著作権重要判例要旨[トップに戻る]







ネット上の写真を個人のブログに掲載した者の注意義務
「ハワイの写真ブログ無断掲載事件」
平成241221日東京地方裁判所(平成23()32584 

【コメント】本件は、原告らが、「本件写真」について、原告A(ハワイ居住のアメリカ合衆国国民)が著作権を、原告会社(ハワイ州法に基づき設立された有限責任会社)が独占的利用許諾権をそれぞれ有していることを前提として、被告は、その運営するブログに無許諾で本件写真を掲載し、著作権(複製権・公衆送信権)を侵害したなどと主張し、被告に対し、不法行為に基づく損害賠償請求として所定の金員の支払を求めた事案です。 

 被告の過失の有無について
(1) 被告は,本人尋問において,本件写真をダウンロードした経緯について,概ね次のとおり供述する。
 まず,インターネットの検索サイトであるYahoo!から「ハワイ」を入力して画像を検索し,その検索結果から本件写真を選択した。本件写真(1)を選択すると,新しい画面が表示されたので,その画面下部に記載された壁紙LinkのURLをクリックした。そうすると,壁紙Linkのサイトの画面が表示され,その下部のURLをクリックすると,別の画面が表示された。そして,その画面に表示された本件写真(1)をクリックすると,更に別の画面が表示され,そこには「デザイナーズ壁紙は海外のショップでフリーの素材として販売していたものを収集したもの,及び,海外のネット上で流通しているものを収集したものです。無料ダウンロードした写真壁紙は個人のデスクトップピクチャーとしてお楽しみください。また,掲載の作品をホームページ素材として,お使いいただく場合にはリンクをお願い致します。」と記載されていたので,フリー素材,無料であると誤信した。本件写真(2)も同様の手順であり,上記の記載と同様の記載があった。
(2) しかしながら,被告は,本件提起前の永田弁護士との交渉において,永田弁護士に送付した文書には,「この写真の提供先は,ヤフーの画像からハワイと入力して,頂きました。

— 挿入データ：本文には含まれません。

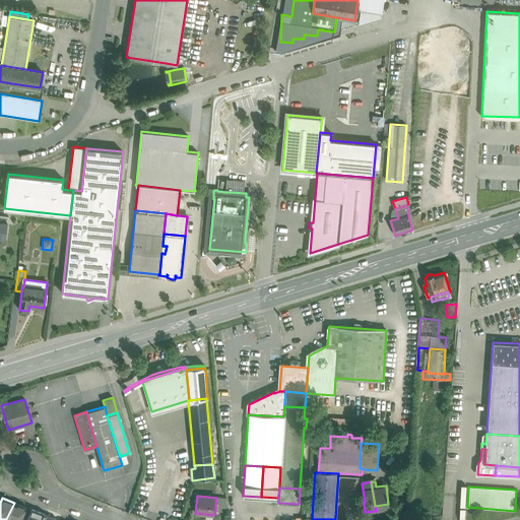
[(225,499),(219,498),(218,507),(215,507),(215,511),(226,511),(225,499)]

写真には,名前のサインも入力されていないことを確認して『一期一会』のポエムにのせました」,「ヤフーを検索し,画像から趣味のブログ更新の為,ハワイのキーワードを入力しました。画像も持ち主が写真家様と知らず,(サインの記入もなかった為)写真家様の画像との認識もないまま軽率にも趣味のブログにて写真家様の画像を掲載してしまった事を心から謝罪させて頂きます。」,「私も2度とYahoo!画像から趣味のブログへの写真を掲載致しません。」と記載しているのみであって,永田弁護士に対し,本件写真が壁紙Linkの記載からフリー素材であると誤信した旨を述べていない。
 そうすると,被告が上記(1)の手順で本件写真をダウンロードしたとは容易に認めることができないし,上記の各記載に照らすと,被告は,壁紙Linkの記載を閲覧することなく,Yahoo!の画像検索結果から本件写真をダウンロードした蓋然性が高いというべきである。

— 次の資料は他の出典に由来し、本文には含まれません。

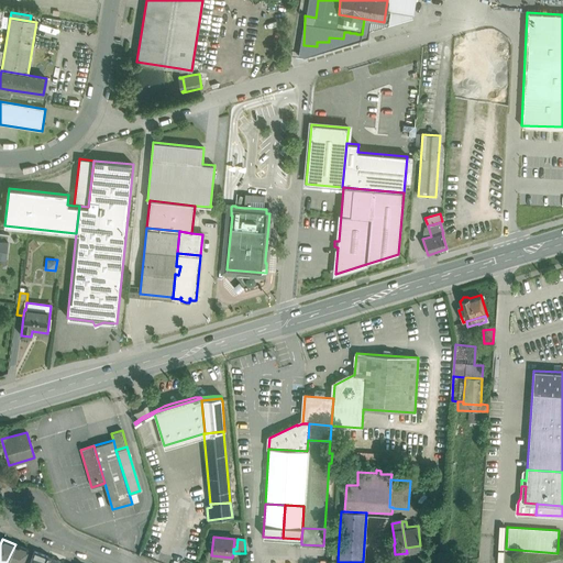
[(7,562),(22,562),(29,549),(15,544),(7,562)]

(3) もっとも,被告が上記(1)の手順で本件写真をダウンロードしたとしても,上記(1)の「海外のショップでフリーの素材として販売していたもの」あるいは「海外のネット上で流通しているもの」との記載は,一定程度の注意をもって読めば,壁紙Linkが本件写真の利用許諾を受けていないことについて理解ができるものである。
(4) そうすると,被告は,本件写真の利用について,その利用権原の有無についての確認を怠ったものであって,本件写真をダウンロードして複製したこと及びアップロードしてブログに掲載し公衆送信したこと(複製権及び公衆送信権の侵害)について,過失があると認められる。